Joaquín González, Daniel Guzmán and Luis Tosar in ‘Canallas’.
-And how do those neighborhood friends see you?
-Well, just like I am, a little bit more of a bastard maybe, more of a scoundrel. They are the ones who put me in my place, the ones who anchor me to the ground. Without these friends I would be nothing.
-And what about Spanish cinema?
-Ha ha. They are the host, I have to take them. Two of them call me ‘subsidized’. Yes, yes, I answer them. Do you know what’s up? That of these 3 million that the movie has cost, the ICAA (Institute of Cinematography, dependent on the Ministry of Culture) only gives me 30%, the rest has to be put. When you explain the numbers to them they say: ahhhh. They have been bombarded with the fact that Spanish cinema is subsidized and is bad, they go with the radio and television and they believe it. But you give them the data and they recognize that it is difficult to make movies.
-Do any of those friends vote for Vox?
-Man, Joaquín is there. He has been a faithful representative of the Popular Party, but now he says that they are not doing so well, that he is going a little further to the right. The PP is lukewarm, like that type of formula film that we do and that is dead, with the fear of failure all the time.
“Kids these days live in a bubble”
-Hey, why has the neighborhood marked you so much?
-Because I’ve had my whole life there, my most important time. It marked my personality. The street has given me answers and tools, a vision of life. In the end, I make films that are half fiction, half reality because of all those experiences that I have had. My friends have been the family I chose when mine was broken, that non-biological family replaced the other. I have experienced things with them that you cannot imagine.
– Do you think that life in the neighborhood today is like the one we knew?
-No. Since the technological revolution there is no longer a relationship on the street. The kids live in a bubble, they have screwed up their lives with the PAUs, those bubble neighborhoods that are prisons. In the summer I used to come home at eleven at night. And everything happened to me. He played marbles, bottle caps, he came with his head open… I sound like Grandma Cebolleta, but what I have experienced on the street I have not experienced anywhere. Today’s kids see it, but they don’t live it. They are sinking them with screens, fast food… Before you lived. That’s why I have stories to tell.
-In ‘In exchange for nothing’ he recruited his grandmother and now his friend.

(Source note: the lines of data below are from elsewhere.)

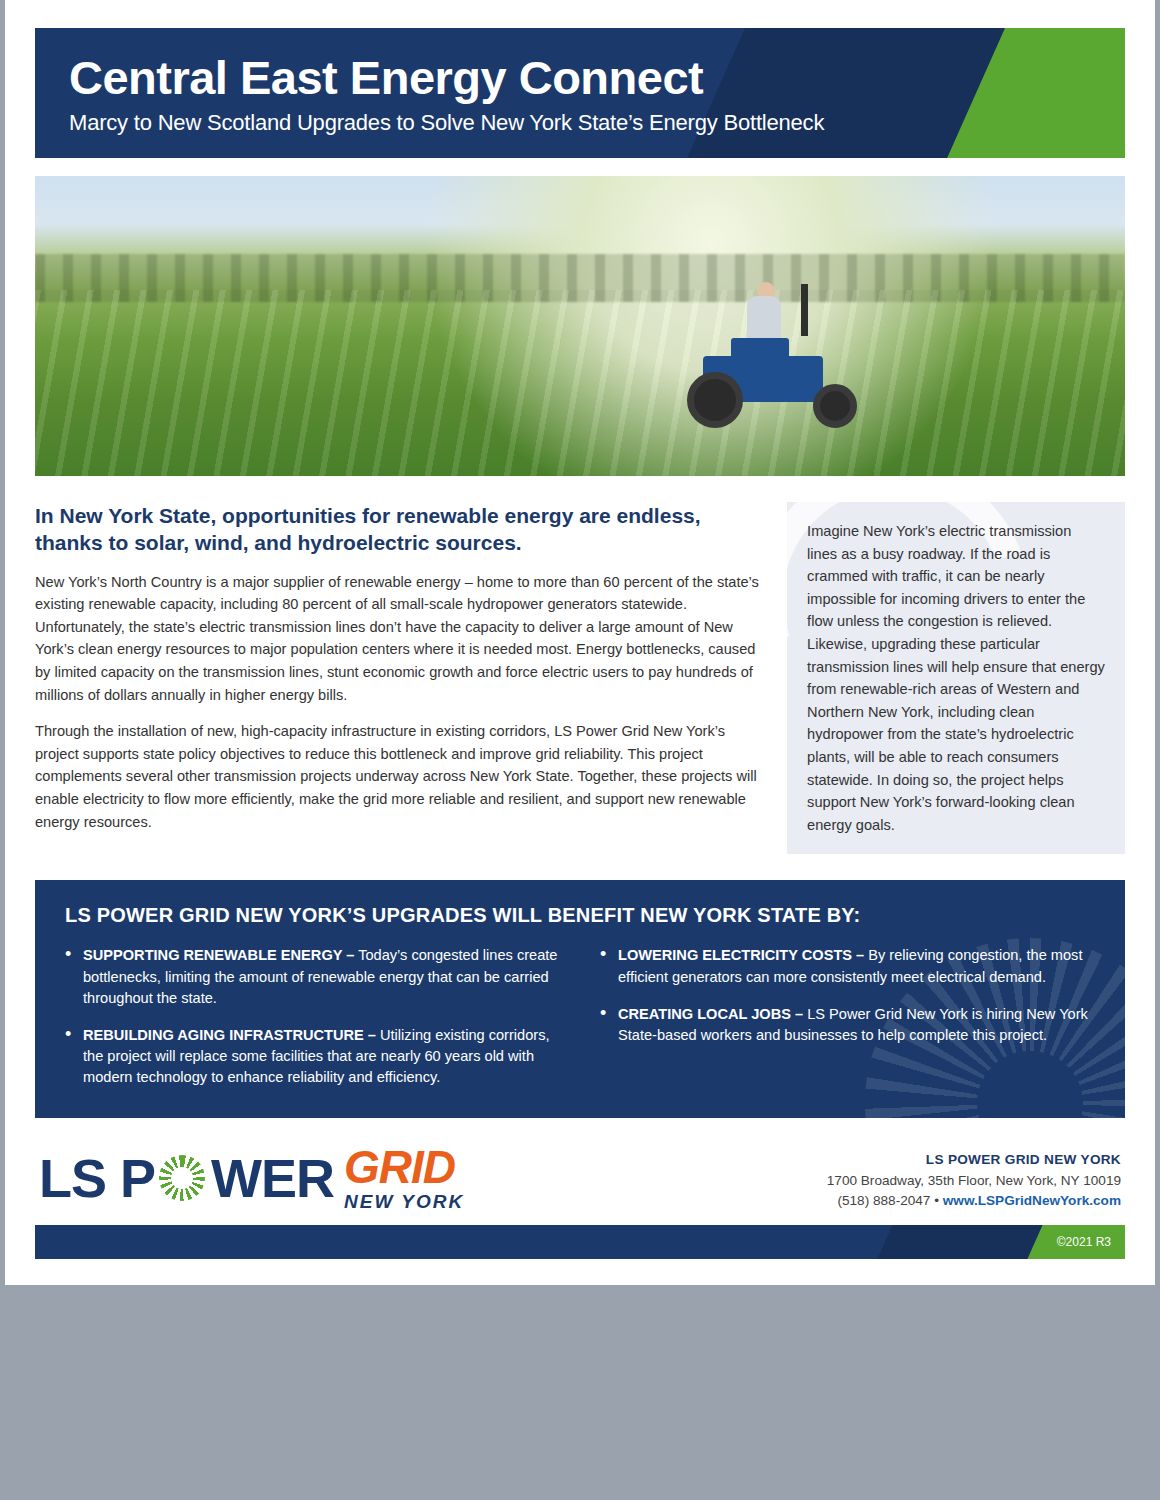Central East Energy Connect
Marcy to New Scotland Upgrades to Solve New York State’s Energy Bottleneck
In New York State, opportunities for renewable energy are endless, thanks to solar, wind, and hydroelectric sources.
New York’s North Country is a major supplier of renewable energy – home to more than 60 percent of the state’s existing renewable capacity, including 80 percent of all small-scale hydropower generators statewide. Unfortunately, the state’s electric transmission lines don’t have the capacity to deliver a large amount of New York’s clean energy resources to major population centers where it is needed most. Energy bottlenecks, caused by limited capacity on the transmission lines, stunt economic growth and force electric users to pay hundreds of millions of dollars annually in higher energy bills.
Through the installation of new, high-capacity infrastructure in existing corridors, LS Power Grid New York’s project supports state policy objectives to reduce this bottleneck and improve grid reliability. This project complements several other transmission projects underway across New York State. Together, these projects will enable electricity to flow more efficiently, make the grid more reliable and resilient, and support new renewable energy resources.
Imagine New York’s electric transmission lines as a busy roadway. If the road is crammed with traffic, it can be nearly impossible for incoming drivers to enter the flow unless the congestion is relieved. Likewise, upgrading these particular transmission lines will help ensure that energy from renewable-rich areas of Western and Northern New York, including clean hydropower from the state’s hydroelectric plants, will be able to reach consumers statewide. In doing so, the project helps support New York’s forward-looking clean energy goals.
LS POWER GRID NEW YORK’S UPGRADES WILL BENEFIT NEW YORK STATE BY:
SUPPORTING RENEWABLE ENERGY – Today’s congested lines create bottlenecks, limiting the amount of renewable energy that can be carried throughout the state.
REBUILDING AGING INFRASTRUCTURE – Utilizing existing corridors, the project will replace some facilities that are nearly 60 years old with modern technology to enhance reliability and efficiency.
LOWERING ELECTRICITY COSTS – By relieving congestion, the most efficient generators can more consistently meet electrical demand.
CREATING LOCAL JOBS – LS Power Grid New York is hiring New York State-based workers and businesses to help complete this project.
LS P WER GRID NEW YORK
LS POWER GRID NEW YORK
1700 Broadway, 35th Floor, New York, NY 10019
(518) 888-2047 • www.LSPGridNewYork.com
©2021 R3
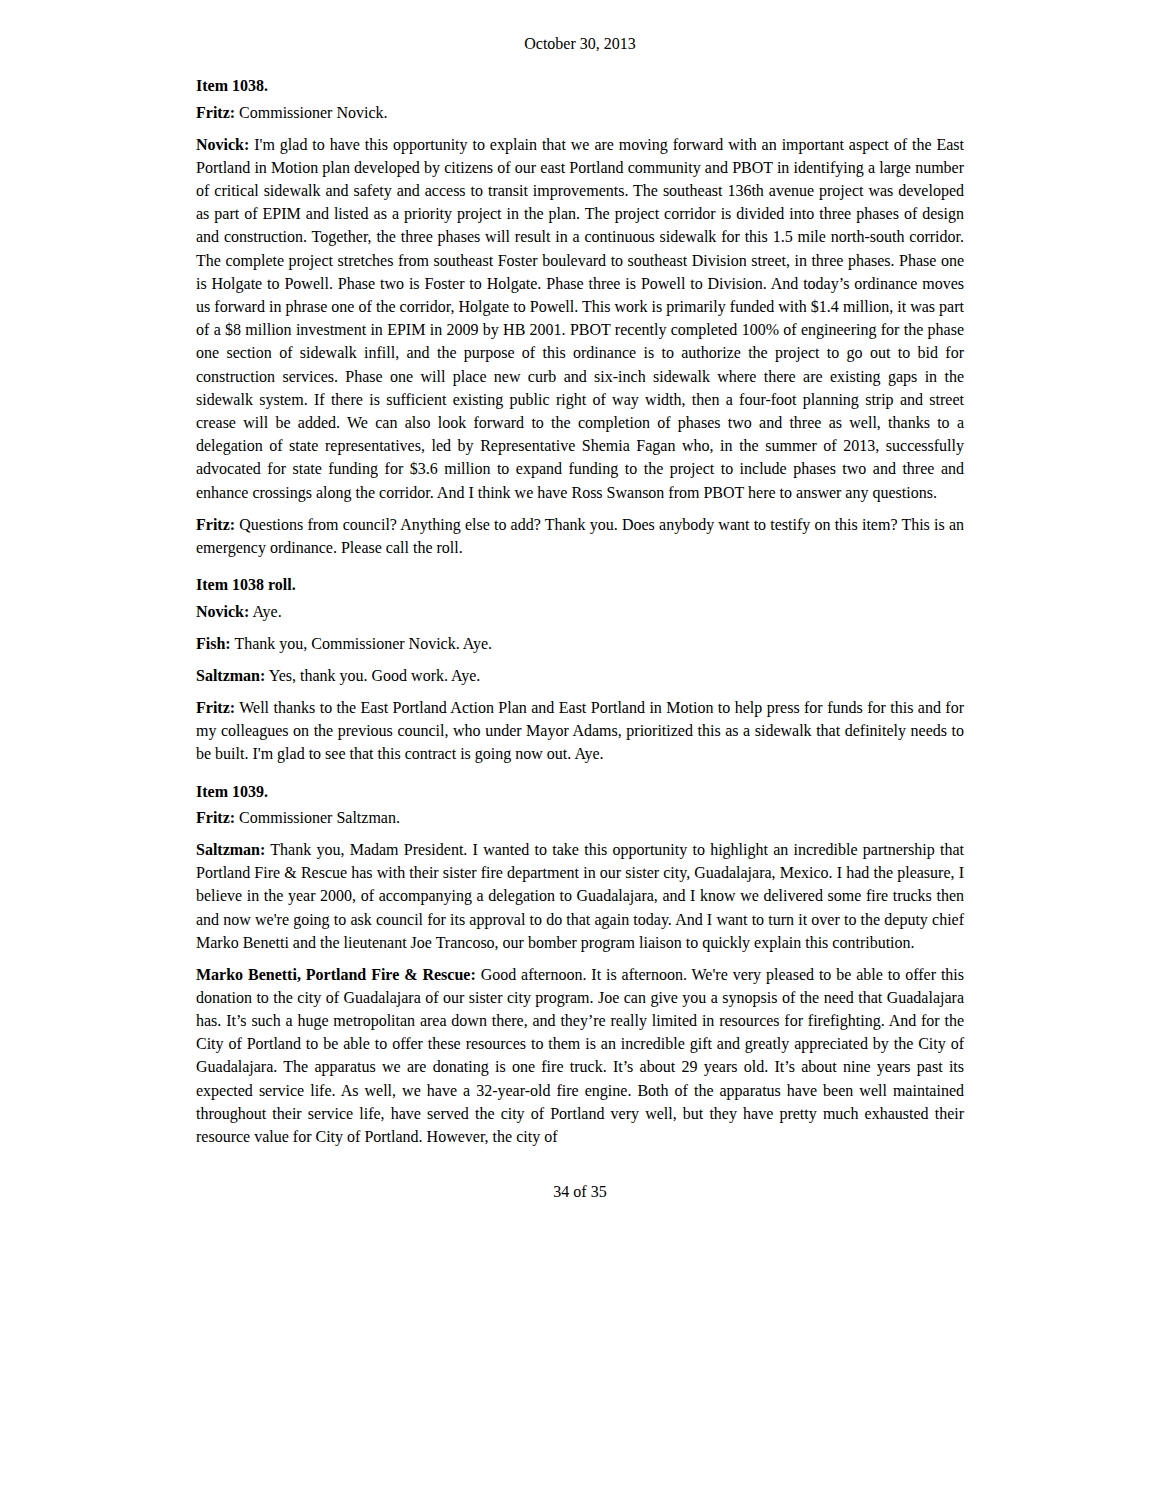October 30, 2013
Item 1038.
Fritz: Commissioner Novick.
Novick: I'm glad to have this opportunity to explain that we are moving forward with an important aspect of the East Portland in Motion plan developed by citizens of our east Portland community and PBOT in identifying a large number of critical sidewalk and safety and access to transit improvements. The southeast 136th avenue project was developed as part of EPIM and listed as a priority project in the plan. The project corridor is divided into three phases of design and construction. Together, the three phases will result in a continuous sidewalk for this 1.5 mile north-south corridor. The complete project stretches from southeast Foster boulevard to southeast Division street, in three phases. Phase one is Holgate to Powell. Phase two is Foster to Holgate. Phase three is Powell to Division. And today’s ordinance moves us forward in phrase one of the corridor, Holgate to Powell. This work is primarily funded with $1.4 million, it was part of a $8 million investment in EPIM in 2009 by HB 2001. PBOT recently completed 100% of engineering for the phase one section of sidewalk infill, and the purpose of this ordinance is to authorize the project to go out to bid for construction services. Phase one will place new curb and six-inch sidewalk where there are existing gaps in the sidewalk system. If there is sufficient existing public right of way width, then a four-foot planning strip and street crease will be added. We can also look forward to the completion of phases two and three as well, thanks to a delegation of state representatives, led by Representative Shemia Fagan who, in the summer of 2013, successfully advocated for state funding for $3.6 million to expand funding to the project to include phases two and three and enhance crossings along the corridor. And I think we have Ross Swanson from PBOT here to answer any questions.
Fritz: Questions from council? Anything else to add? Thank you. Does anybody want to testify on this item? This is an emergency ordinance. Please call the roll.
Item 1038 roll.
Novick: Aye.
Fish: Thank you, Commissioner Novick. Aye.
Saltzman: Yes, thank you. Good work. Aye.
Fritz: Well thanks to the East Portland Action Plan and East Portland in Motion to help press for funds for this and for my colleagues on the previous council, who under Mayor Adams, prioritized this as a sidewalk that definitely needs to be built. I'm glad to see that this contract is going now out. Aye.
Item 1039.
Fritz: Commissioner Saltzman.
Saltzman: Thank you, Madam President. I wanted to take this opportunity to highlight an incredible partnership that Portland Fire & Rescue has with their sister fire department in our sister city, Guadalajara, Mexico. I had the pleasure, I believe in the year 2000, of accompanying a delegation to Guadalajara, and I know we delivered some fire trucks then and now we're going to ask council for its approval to do that again today. And I want to turn it over to the deputy chief Marko Benetti and the lieutenant Joe Trancoso, our bomber program liaison to quickly explain this contribution.
Marko Benetti, Portland Fire & Rescue: Good afternoon. It is afternoon. We're very pleased to be able to offer this donation to the city of Guadalajara of our sister city program. Joe can give you a synopsis of the need that Guadalajara has. It’s such a huge metropolitan area down there, and they’re really limited in resources for firefighting. And for the City of Portland to be able to offer these resources to them is an incredible gift and greatly appreciated by the City of Guadalajara. The apparatus we are donating is one fire truck. It’s about 29 years old. It’s about nine years past its expected service life. As well, we have a 32-year-old fire engine. Both of the apparatus have been well maintained throughout their service life, have served the city of Portland very well, but they have pretty much exhausted their resource value for City of Portland. However, the city of
34 of 35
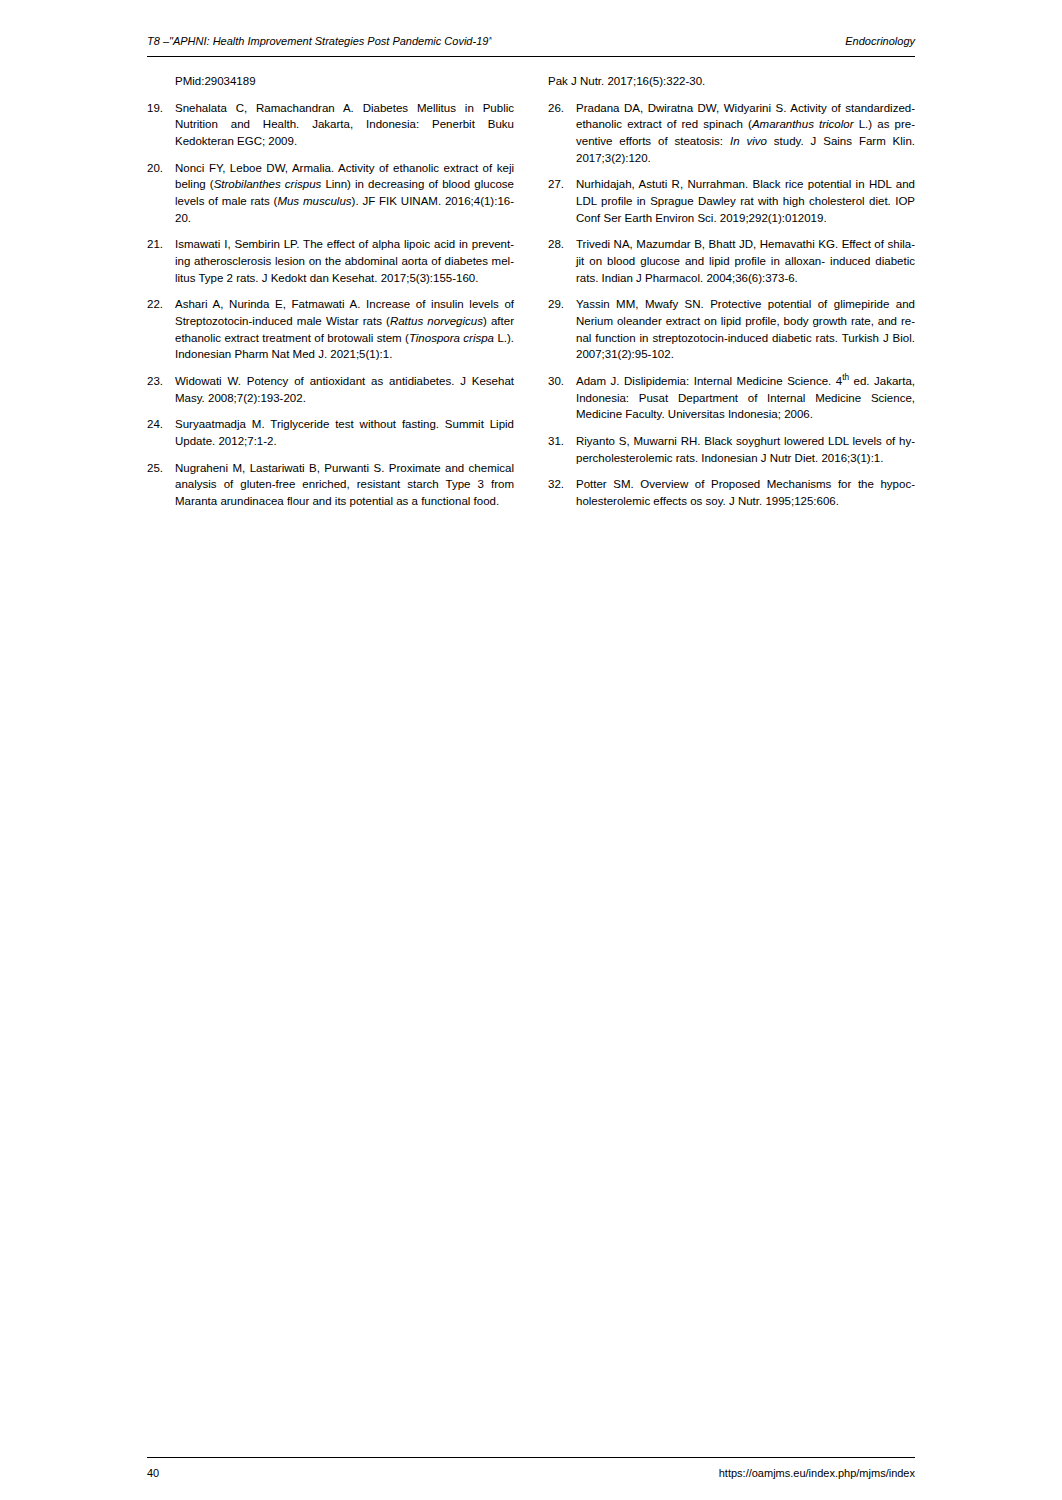T8 –"APHNI: Health Improvement Strategies Post Pandemic Covid-19" Endocrinology
PMid:29034189
19. Snehalata C, Ramachandran A. Diabetes Mellitus in Public Nutrition and Health. Jakarta, Indonesia: Penerbit Buku Kedokteran EGC; 2009.
20. Nonci FY, Leboe DW, Armalia. Activity of ethanolic extract of keji beling (Strobilanthes crispus Linn) in decreasing of blood glucose levels of male rats (Mus musculus). JF FIK UINAM. 2016;4(1):16-20.
21. Ismawati I, Sembirin LP. The effect of alpha lipoic acid in preventing atherosclerosis lesion on the abdominal aorta of diabetes mellitus Type 2 rats. J Kedokt dan Kesehat. 2017;5(3):155-160.
22. Ashari A, Nurinda E, Fatmawati A. Increase of insulin levels of Streptozotocin-induced male Wistar rats (Rattus norvegicus) after ethanolic extract treatment of brotowali stem (Tinospora crispa L.). Indonesian Pharm Nat Med J. 2021;5(1):1.
23. Widowati W. Potency of antioxidant as antidiabetes. J Kesehat Masy. 2008;7(2):193-202.
24. Suryaatmadja M. Triglyceride test without fasting. Summit Lipid Update. 2012;7:1-2.
25. Nugraheni M, Lastariwati B, Purwanti S. Proximate and chemical analysis of gluten-free enriched, resistant starch Type 3 from Maranta arundinacea flour and its potential as a functional food.
Pak J Nutr. 2017;16(5):322-30.
26. Pradana DA, Dwiratna DW, Widyarini S. Activity of standardized-ethanolic extract of red spinach (Amaranthus tricolor L.) as preventive efforts of steatosis: In vivo study. J Sains Farm Klin. 2017;3(2):120.
27. Nurhidajah, Astuti R, Nurrahman. Black rice potential in HDL and LDL profile in Sprague Dawley rat with high cholesterol diet. IOP Conf Ser Earth Environ Sci. 2019;292(1):012019.
28. Trivedi NA, Mazumdar B, Bhatt JD, Hemavathi KG. Effect of shilajit on blood glucose and lipid profile in alloxan- induced diabetic rats. Indian J Pharmacol. 2004;36(6):373-6.
29. Yassin MM, Mwafy SN. Protective potential of glimepiride and Nerium oleander extract on lipid profile, body growth rate, and renal function in streptozotocin-induced diabetic rats. Turkish J Biol. 2007;31(2):95-102.
30. Adam J. Dislipidemia: Internal Medicine Science. 4th ed. Jakarta, Indonesia: Pusat Department of Internal Medicine Science, Medicine Faculty. Universitas Indonesia; 2006.
31. Riyanto S, Muwarni RH. Black soyghurt lowered LDL levels of hypercholesterolemic rats. Indonesian J Nutr Diet. 2016;3(1):1.
32. Potter SM. Overview of Proposed Mechanisms for the hypocholesterolemic effects os soy. J Nutr. 1995;125:606.
40 https://oamjms.eu/index.php/mjms/index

The actors have to hate him.
-And I do it being an actor! It has to do with neorealist cinema, which I have always liked: De Sica, Fellini… Non-professional actors have a truth that if you hit the nail on the head, it goes through the screen. That helps the actors not to be in the imposture. But I’m going to make the next film only with professional actors, it can’t be that it takes 17 years for two feature films.
-Do you spend so much time without filming?
-I wrote the first version of ‘Canallas’ as soon as I finished ‘In exchange for nothing’. It was not difficult for me to find financing, Movistar and Universal were right away. It took me so long because non-professionals multiply your work by five. I shot 256 hours of material, when you usually shoot 50 for a movie. I shot five movies until I got what I wanted. I spent ten hours a day for a year and a half to put it together.
-In ‘Canallas’ there is graffiti of Typhoon, his pseudonym during his youth.
-In spite of myself… Joaquín’s block of flats in the movie is his house in Orcasitas in real life, that gray and Soviet architecture. Many years ago, to piss him off, I painted ‘Johnny el Guapo’, as he called himself, on his front door. When I filmed I realized that a Typhoon could be seen…
– Have you abandoned your facet as an actor?
-With these films impossible. This year I had three main characters and I had to say no. I have not been able to work or have a life, or see my colleagues. I really like acting, theater, cinema… If a role comes out, fine, and if not, I’ll keep telling stories. Although financially it does not feed me much. My passion is writing and directing, being an actor does not depend on me.